Now that we are in possession of a boat with a large'ish Diesel engine (a Westerbeke 33HP), I figured it was time to learn how the damn things work. I found the Annapolis School of Seamanship online and I figured, that they had a nice web site, a great name and a nice-looking 2-day course on marine diesel engines so I signed up.
It did not disappoint. In fact, it was one of the best courses I have taken. They break the course down into four well-structured modules, mixing up how marine diesel engines work, taking an engine apart, trouble-shooting, hands-on fixing stuff and problems-solving. They also provided Nigel Calder's Marine Diesel Engines as course reading material.
The two instructors were excellent: John, a very experienced skipper provided the operator''s perspective and Scott (pictured here), a professional mechanic brought more-in-depth knowledge. Scott had a permanent patient but slightly weary look on his face and John had some great stories often about cock-ups he had been involved in.

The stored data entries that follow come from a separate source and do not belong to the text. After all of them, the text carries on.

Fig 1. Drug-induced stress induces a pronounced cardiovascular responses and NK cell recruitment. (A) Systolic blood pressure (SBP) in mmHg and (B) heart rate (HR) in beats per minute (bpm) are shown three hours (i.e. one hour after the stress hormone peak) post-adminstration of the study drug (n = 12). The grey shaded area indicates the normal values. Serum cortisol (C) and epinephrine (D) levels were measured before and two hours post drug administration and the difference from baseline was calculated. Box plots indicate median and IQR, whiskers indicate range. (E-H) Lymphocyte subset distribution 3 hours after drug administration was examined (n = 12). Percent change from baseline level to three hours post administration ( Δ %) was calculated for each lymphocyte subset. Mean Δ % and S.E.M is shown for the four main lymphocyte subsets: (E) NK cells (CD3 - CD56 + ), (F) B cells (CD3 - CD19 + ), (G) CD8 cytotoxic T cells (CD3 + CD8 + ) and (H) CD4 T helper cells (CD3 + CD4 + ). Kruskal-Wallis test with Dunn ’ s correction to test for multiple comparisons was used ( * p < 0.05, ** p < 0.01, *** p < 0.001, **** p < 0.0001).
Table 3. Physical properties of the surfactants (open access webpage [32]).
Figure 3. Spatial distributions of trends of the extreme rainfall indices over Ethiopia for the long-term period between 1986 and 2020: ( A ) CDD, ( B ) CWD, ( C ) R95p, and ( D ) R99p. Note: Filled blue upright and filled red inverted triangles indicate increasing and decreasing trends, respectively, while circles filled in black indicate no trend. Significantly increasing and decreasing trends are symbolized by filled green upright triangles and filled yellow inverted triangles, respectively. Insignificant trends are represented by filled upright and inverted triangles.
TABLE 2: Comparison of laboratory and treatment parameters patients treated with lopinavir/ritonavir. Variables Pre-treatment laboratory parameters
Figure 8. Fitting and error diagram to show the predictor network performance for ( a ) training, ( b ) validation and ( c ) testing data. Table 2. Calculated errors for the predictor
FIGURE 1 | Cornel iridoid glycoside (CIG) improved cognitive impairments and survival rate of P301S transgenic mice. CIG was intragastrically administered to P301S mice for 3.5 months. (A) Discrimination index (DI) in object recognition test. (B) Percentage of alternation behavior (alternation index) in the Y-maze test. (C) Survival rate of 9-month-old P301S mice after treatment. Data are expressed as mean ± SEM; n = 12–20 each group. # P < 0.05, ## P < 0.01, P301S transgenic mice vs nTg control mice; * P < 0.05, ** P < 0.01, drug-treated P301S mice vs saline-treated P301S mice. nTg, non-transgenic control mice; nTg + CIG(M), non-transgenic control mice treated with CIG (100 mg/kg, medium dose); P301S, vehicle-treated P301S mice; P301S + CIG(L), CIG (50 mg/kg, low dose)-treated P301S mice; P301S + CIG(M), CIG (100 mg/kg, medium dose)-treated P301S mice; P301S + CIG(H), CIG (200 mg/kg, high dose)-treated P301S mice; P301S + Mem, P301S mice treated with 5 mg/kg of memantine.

This format worked well.
The class of 16 were mostly experienced sailors and motor-boaters who made for a good discussion, great questions and some good break-time chatter about boats and places to sail.
Twenty five pages of notes later and a permanent smell of diesel on my hands, I have gone from clue-less to having a clue. Certainly not an expert and I will no doubt forget most of what I learned before the season starts but I feel like I have an platform to build on. Well, at least when I write checks to fix stuff in future I will know what I am paying for. Hey, who knows I might even fix some stuff myself.
PS: The subject of this post is how you remember the stages of a 4-stroke engine, i.e. air is sucked into the cylinder then squeezed (compressed), heating it up; as fuel is injected into the compressed and hot air it goes bang (combustion) and out is blows (exhausts).